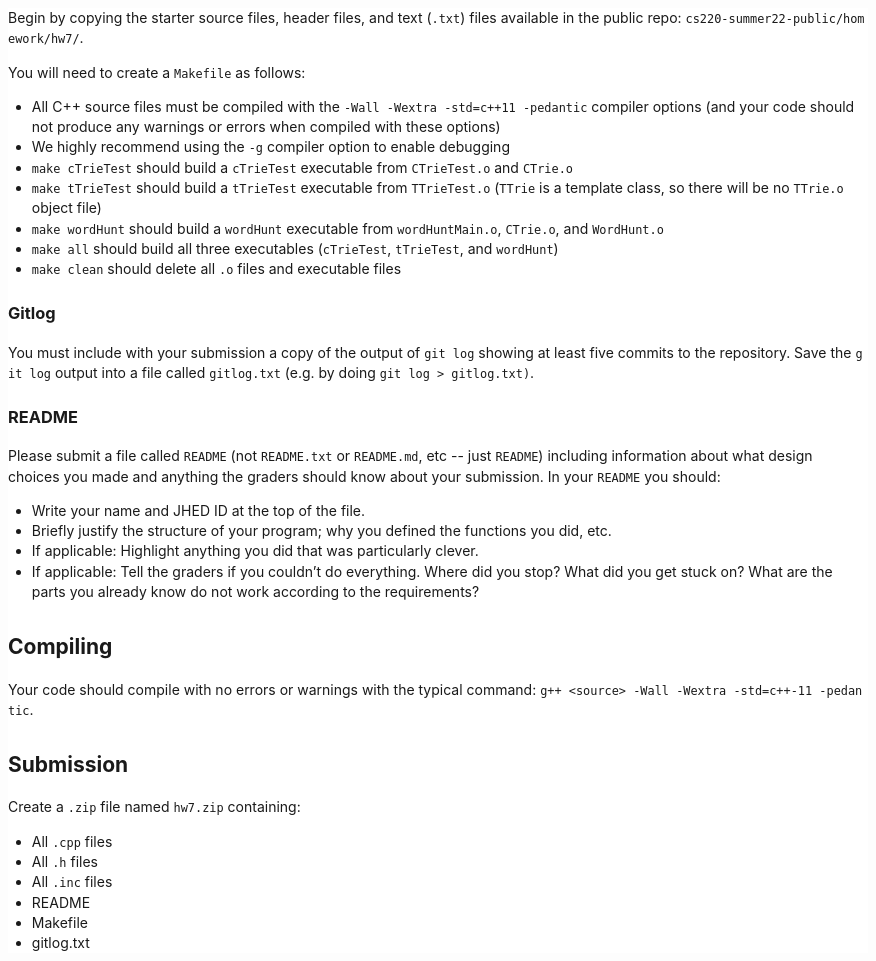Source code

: Begin by copying the starter source files, header files, and text (`.txt`) files
available in the public repo: `cs220-summer22-public/homework/hw7/`.

You will need to create a `Makefile` as follows:

* All C++ source files must be compiled with the
  `-Wall -Wextra -std=c++11 -pedantic` compiler options
  (and your code should not produce any warnings or errors when
  compiled with these options)
* We highly recommend using the `-g` compiler option to enable debugging
* `make cTrieTest` should build a `cTrieTest` executable from `CTrieTest.o` and
  `CTrie.o`
* `make tTrieTest` should build a `tTrieTest` executable from `TTrieTest.o`
  (`TTrie` is a template class, so there will be no `TTrie.o` object file)
* `make wordHunt` should build a `wordHunt` executable from
  `wordHuntMain.o`, `CTrie.o`, and `WordHunt.o`
* `make all` should build all three executables (`cTrieTest`, `tTrieTest`, and
  `wordHunt`)
* `make clean` should delete all `.o` files and executable files

### Gitlog

You must include with your submission a copy of the output of `git log`
showing at least five commits to the repository. Save the `git log` output
into a file called `gitlog.txt` (e.g. by doing `git log > gitlog.txt)`.

### README

Please submit a file called `README` (not `README.txt` or `README.md`,
etc -- just `README`) including information about what design choices you
made and anything the graders should know about your submission. In your
`README` you should:

- Write your name and JHED ID at the top of the file.
- Briefly justify the structure of your program; why you defined the functions you did, etc.
- If applicable: Highlight anything you did that was particularly clever.
- If applicable: Tell the graders if you couldn’t do everything. Where
  did you stop? What did you get stuck on? What are the parts you already
  know do not work according to the requirements?

## Compiling

Your code should compile with no errors or warnings with the typical
command: `g++ <source> -Wall -Wextra -std=c++-11 -pedantic`.

## Submission

Create a `.zip` file named `hw7.zip` containing:

- All `.cpp` files
- All `.h` files
- All `.inc` files
- README
- Makefile
- gitlog.txt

O QUE FAZER -
Coloque numa lista JSON de strings as linhas dos registros, começando no início deles e terminando na linha que contém "You will need", inclusive, com uma string por linha e sem as linhas em branco. Deixe as imagens de fora da resposta.

SOLUÇÃO -
[
  "Source code",
  ": Begin by copying the starter source files, header files, and text (`.txt`) files",
  "available in the public repo: `cs220-summer22-public/homework/hw7/`.",
  "You will need to create a `Makefile` as follows:"
]